Data records
■ ■ ■ ■ ■
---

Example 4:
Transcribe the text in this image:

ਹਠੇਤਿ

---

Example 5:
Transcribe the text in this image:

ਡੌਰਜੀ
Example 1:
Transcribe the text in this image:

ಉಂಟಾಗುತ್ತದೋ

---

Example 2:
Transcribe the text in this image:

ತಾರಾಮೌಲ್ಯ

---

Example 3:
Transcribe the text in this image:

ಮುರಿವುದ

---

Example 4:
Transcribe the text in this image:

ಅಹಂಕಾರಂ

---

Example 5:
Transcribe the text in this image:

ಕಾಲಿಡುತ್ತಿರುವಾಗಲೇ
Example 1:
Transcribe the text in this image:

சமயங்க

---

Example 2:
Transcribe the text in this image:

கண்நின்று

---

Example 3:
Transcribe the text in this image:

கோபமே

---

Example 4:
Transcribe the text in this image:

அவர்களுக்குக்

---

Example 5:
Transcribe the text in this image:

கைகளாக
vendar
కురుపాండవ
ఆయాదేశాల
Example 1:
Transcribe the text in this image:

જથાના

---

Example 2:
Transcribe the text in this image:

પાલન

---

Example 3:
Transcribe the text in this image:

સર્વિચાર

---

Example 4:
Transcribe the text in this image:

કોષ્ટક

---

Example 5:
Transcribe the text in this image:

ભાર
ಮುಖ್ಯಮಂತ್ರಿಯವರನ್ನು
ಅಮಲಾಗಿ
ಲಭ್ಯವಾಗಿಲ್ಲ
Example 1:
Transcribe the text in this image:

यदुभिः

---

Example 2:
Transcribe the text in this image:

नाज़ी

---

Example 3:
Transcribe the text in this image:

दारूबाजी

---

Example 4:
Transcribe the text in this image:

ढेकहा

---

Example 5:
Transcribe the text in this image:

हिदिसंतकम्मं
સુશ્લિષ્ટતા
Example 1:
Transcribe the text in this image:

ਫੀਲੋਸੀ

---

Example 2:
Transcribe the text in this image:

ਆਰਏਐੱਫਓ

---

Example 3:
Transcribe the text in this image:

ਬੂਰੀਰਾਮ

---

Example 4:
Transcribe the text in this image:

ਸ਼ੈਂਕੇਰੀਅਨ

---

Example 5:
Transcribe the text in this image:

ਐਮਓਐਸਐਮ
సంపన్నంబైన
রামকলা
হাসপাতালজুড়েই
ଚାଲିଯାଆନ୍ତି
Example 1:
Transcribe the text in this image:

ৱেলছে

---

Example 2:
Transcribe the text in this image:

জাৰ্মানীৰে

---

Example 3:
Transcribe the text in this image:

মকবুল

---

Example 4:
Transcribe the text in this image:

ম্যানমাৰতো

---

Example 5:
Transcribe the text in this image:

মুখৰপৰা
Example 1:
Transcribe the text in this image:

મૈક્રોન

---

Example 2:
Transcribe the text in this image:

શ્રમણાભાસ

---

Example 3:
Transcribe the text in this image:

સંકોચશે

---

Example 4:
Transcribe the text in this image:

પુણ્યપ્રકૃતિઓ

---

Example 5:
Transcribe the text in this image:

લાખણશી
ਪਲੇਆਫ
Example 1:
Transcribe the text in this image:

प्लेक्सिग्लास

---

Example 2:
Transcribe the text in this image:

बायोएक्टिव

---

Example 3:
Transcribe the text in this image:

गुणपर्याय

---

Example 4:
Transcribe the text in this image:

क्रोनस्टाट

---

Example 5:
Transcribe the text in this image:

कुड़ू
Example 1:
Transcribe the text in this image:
■ ■ ■ ■ ■
Write out all of the data again with each "Transcribe" swapped for "Copy out", changing nothing else.

---

Example 4:
Copy out the text in this image:

ਹਠੇਤਿ

---

Example 5:
Copy out the text in this image:

ਡੌਰਜੀ
Example 1:
Copy out the text in this image:

ಉಂಟಾಗುತ್ತದೋ

---

Example 2:
Copy out the text in this image:

ತಾರಾಮೌಲ್ಯ

---

Example 3:
Copy out the text in this image:

ಮುರಿವುದ

---

Example 4:
Copy out the text in this image:

ಅಹಂಕಾರಂ

---

Example 5:
Copy out the text in this image:

ಕಾಲಿಡುತ್ತಿರುವಾಗಲೇ
Example 1:
Copy out the text in this image:

சமயங்க

---

Example 2:
Copy out the text in this image:

கண்நின்று

---

Example 3:
Copy out the text in this image:

கோபமே

---

Example 4:
Copy out the text in this image:

அவர்களுக்குக்

---

Example 5:
Copy out the text in this image:

கைகளாக
vendar
కురుపాండవ
ఆయాదేశాల
Example 1:
Copy out the text in this image:

જથાના

---

Example 2:
Copy out the text in this image:

પાલન

---

Example 3:
Copy out the text in this image:

સર્વિચાર

---

Example 4:
Copy out the text in this image:

કોષ્ટક

---

Example 5:
Copy out the text in this image:

ભાર
ಮುಖ್ಯಮಂತ್ರಿಯವರನ್ನು
ಅಮಲಾಗಿ
ಲಭ್ಯವಾಗಿಲ್ಲ
Example 1:
Copy out the text in this image:

यदुभिः

---

Example 2:
Copy out the text in this image:

नाज़ी

---

Example 3:
Copy out the text in this image:

दारूबाजी

---

Example 4:
Copy out the text in this image:

ढेकहा

---

Example 5:
Copy out the text in this image:

हिदिसंतकम्मं
સુશ્લિષ્ટતા
Example 1:
Copy out the text in this image:

ਫੀਲੋਸੀ

---

Example 2:
Copy out the text in this image:

ਆਰਏਐੱਫਓ

---

Example 3:
Copy out the text in this image:

ਬੂਰੀਰਾਮ

---

Example 4:
Copy out the text in this image:

ਸ਼ੈਂਕੇਰੀਅਨ

---

Example 5:
Copy out the text in this image:

ਐਮਓਐਸਐਮ
సంపన్నంబైన
রামকলা
হাসপাতালজুড়েই
ଚାଲିଯାଆନ୍ତି
Example 1:
Copy out the text in this image:

ৱেলছে

---

Example 2:
Copy out the text in this image:

জাৰ্মানীৰে

---

Example 3:
Copy out the text in this image:

মকবুল

---

Example 4:
Copy out the text in this image:

ম্যানমাৰতো

---

Example 5:
Copy out the text in this image:

মুখৰপৰা
Example 1:
Copy out the text in this image:

મૈક્રોન

---

Example 2:
Copy out the text in this image:

શ્રમણાભાસ

---

Example 3:
Copy out the text in this image:

સંકોચશે

---

Example 4:
Copy out the text in this image:

પુણ્યપ્રકૃતિઓ

---

Example 5:
Copy out the text in this image:

લાખણશી
ਪਲੇਆਫ
Example 1:
Copy out the text in this image:

प्लेक्सिग्लास

---

Example 2:
Copy out the text in this image:

बायोएक्टिव

---

Example 3:
Copy out the text in this image:

गुणपर्याय

---

Example 4:
Copy out the text in this image:

क्रोनस्टाट

---

Example 5:
Copy out the text in this image:

कुड़ू
Example 1:
Copy out the text in this image:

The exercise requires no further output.